A parte de serviços que uma livraria pode oferecer a seus clientes é bem ampla. É importante ressaltar que não são somente recursos financeiros que possibilitam oferecer tais serviços mas, também e principalmente, a criatividade. Que serviços podem ser esses? Vou listar alguns:
01-reserva de livros e encomendas;
02-pesquisa de livros sobre determinado assunto e/ou autor (es);
03-entregas em domicílio;
04-parcelamento das compras sem juros;
05-programa de pontuação de compras e posterior bonificação em produtos;
06-pré-venda, com garantia de entrega rápida, de livros de grande expectativa gerada pela mídia;
07-produtos com diferencial exclusivo para clientes cadastrados como, por exemplo, livros autografados;
08-envio de mala direta e/ou e-mail marketing (previamente autorizado pelo cliente) com promoções exclusivas para esse envio;
09-no mês de aniversário do cliente ele pode receber um brinde ou um bônus financeiro para compras a partir de determinado valor;
10-vender vale presente para um cliente poder presentear outras pessoas;
11-palestras e mini-cursos;
12-eventos para crianças como contação de histórias, atividades manuais, teatrinho etc;
13-contação de histórias para adultos;
14-pocket shows;
15-grupos de leitura e discussão;
16-espaço café;
17-não dificultar a troca de produtos comprovadamente adquiridos na loja, principalmente no caso de defeito gráfico, pois as editoras depois também fazem a troca. Enfim, o limite de serviços que podem ser oferecidos será definido, principalmente, pela sua criatividade ou pela falta dela. E isso, independe do tamanho da livraria.
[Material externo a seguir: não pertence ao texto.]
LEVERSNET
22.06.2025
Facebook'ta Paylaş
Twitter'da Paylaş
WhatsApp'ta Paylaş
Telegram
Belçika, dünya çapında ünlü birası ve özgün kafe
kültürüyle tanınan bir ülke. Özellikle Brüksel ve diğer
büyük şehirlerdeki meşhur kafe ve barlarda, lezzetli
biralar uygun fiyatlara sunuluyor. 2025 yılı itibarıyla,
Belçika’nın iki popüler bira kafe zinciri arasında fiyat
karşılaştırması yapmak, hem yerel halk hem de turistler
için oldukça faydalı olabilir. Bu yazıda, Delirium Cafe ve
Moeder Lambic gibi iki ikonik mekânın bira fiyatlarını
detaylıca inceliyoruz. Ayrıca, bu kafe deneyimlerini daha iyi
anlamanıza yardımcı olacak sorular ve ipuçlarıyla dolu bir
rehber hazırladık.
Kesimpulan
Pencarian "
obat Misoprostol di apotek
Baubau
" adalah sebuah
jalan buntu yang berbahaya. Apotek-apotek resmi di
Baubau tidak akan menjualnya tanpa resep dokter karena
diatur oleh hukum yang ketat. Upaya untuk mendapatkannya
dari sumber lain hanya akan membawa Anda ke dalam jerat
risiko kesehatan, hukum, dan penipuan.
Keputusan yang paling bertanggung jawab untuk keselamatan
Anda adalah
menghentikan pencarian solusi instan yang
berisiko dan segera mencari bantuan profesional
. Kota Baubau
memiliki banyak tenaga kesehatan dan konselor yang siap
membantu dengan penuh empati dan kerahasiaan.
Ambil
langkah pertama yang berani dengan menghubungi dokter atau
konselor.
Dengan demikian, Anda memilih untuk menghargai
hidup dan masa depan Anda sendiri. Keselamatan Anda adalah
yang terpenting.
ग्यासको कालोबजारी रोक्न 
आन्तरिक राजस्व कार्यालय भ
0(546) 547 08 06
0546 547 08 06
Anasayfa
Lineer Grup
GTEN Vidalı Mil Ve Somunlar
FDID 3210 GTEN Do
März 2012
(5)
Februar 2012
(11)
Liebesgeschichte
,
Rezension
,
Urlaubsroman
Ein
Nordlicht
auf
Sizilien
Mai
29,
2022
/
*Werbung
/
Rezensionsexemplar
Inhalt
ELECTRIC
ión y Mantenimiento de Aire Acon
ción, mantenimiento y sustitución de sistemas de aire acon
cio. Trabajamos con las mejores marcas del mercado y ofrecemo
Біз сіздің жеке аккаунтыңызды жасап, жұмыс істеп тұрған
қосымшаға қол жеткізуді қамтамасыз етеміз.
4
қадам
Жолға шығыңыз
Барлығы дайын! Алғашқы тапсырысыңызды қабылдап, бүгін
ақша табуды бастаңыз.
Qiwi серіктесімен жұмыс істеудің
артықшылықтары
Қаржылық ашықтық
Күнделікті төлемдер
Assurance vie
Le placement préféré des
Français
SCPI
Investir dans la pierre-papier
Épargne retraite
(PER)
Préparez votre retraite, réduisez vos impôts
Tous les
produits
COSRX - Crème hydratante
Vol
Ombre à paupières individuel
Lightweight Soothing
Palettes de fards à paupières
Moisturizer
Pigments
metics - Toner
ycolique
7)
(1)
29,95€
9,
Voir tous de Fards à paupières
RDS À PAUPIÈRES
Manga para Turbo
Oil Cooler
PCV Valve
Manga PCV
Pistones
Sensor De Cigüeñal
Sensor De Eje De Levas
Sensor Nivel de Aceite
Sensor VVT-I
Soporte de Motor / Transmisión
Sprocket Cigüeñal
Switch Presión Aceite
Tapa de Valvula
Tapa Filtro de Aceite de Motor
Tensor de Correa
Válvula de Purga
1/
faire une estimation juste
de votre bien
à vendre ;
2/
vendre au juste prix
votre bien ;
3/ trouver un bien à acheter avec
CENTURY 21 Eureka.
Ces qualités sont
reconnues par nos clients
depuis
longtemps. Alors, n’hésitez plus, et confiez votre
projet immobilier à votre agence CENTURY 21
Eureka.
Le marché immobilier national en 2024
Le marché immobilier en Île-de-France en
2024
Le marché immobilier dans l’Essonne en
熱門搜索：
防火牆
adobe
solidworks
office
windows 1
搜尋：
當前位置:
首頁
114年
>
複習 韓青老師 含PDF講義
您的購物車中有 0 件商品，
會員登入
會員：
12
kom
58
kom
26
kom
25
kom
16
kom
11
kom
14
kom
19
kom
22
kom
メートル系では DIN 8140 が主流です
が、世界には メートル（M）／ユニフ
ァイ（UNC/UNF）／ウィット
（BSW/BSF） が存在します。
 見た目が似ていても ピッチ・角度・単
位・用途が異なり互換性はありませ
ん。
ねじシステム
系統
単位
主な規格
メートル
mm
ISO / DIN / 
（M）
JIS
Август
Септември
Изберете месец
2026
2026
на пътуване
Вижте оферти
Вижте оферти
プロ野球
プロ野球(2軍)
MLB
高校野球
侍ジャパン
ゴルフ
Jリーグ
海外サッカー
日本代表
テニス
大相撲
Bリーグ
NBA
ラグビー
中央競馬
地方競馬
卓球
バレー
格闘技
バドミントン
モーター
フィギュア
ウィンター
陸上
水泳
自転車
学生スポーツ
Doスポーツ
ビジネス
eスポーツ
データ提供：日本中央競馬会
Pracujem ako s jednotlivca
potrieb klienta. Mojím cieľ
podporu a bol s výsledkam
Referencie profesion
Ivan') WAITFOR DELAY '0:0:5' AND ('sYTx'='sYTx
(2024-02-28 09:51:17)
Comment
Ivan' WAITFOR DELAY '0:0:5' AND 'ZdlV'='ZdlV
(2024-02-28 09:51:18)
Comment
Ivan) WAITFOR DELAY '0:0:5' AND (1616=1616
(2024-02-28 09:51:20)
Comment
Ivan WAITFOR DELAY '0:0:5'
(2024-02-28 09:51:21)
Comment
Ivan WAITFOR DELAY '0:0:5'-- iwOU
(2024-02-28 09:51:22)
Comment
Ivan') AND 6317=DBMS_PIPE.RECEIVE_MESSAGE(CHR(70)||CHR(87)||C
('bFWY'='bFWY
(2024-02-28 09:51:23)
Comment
Ofereci a maioria desses serviços numa loja de 30 m2, localizada no terceiro piso de uma galeria comercial e sem janela pra rua.

Por fim, chegamos à parte do acervo, que é o primeiro elemento que definirá seu público. É claro que a localização física da livraria também será importante para definir a escolha do acervo inicial. Digo inicial pois, ao longo do tempo, o dia-a-dia na livraria poderá indicar necessidades e experiências com acervo, digamos, não tão óbvio à primeira vista. Mas, voltando à localização física da livraria, segue um exemplo: em 1986 tive uma livraria, a Bruzundangas, dentro do Instituto de Filosofia e Ciências Sociais, o IFCS, na UFRJ no Largo de São Francisco. Os cursos lá oferecidos são os de História, Filosofia e Ciências Sociais. Logo, o acervo era direcionado para essas áreas. Não adiantava ter livros na área de ciências exatas, ou direito, ou medicina por exemplo. Livros de interesse mais geral, como literatura, apenas complementavam o acervo. Portanto, na hora da escolha do acervo, deve-se privilegiar aquele que atenda seu público alvo - partindo do pressuposto que você, livreiro, já o tenha previamente identificado. É melhor ter um acervo bom em poucas áreas, que possa ser identificado como referência pelos clientes, do que tentar ter um pouco de muitas áreas imaginando, assim, que abrangerá um público mais amplo. Não se iluda; quem tem poucos títulos de muitas áreas, na verdade, não tem nada em termos de acervo. Não será uma livraria referência e, portanto, não terá futuro no cada vez mais exigente mercado livreiro.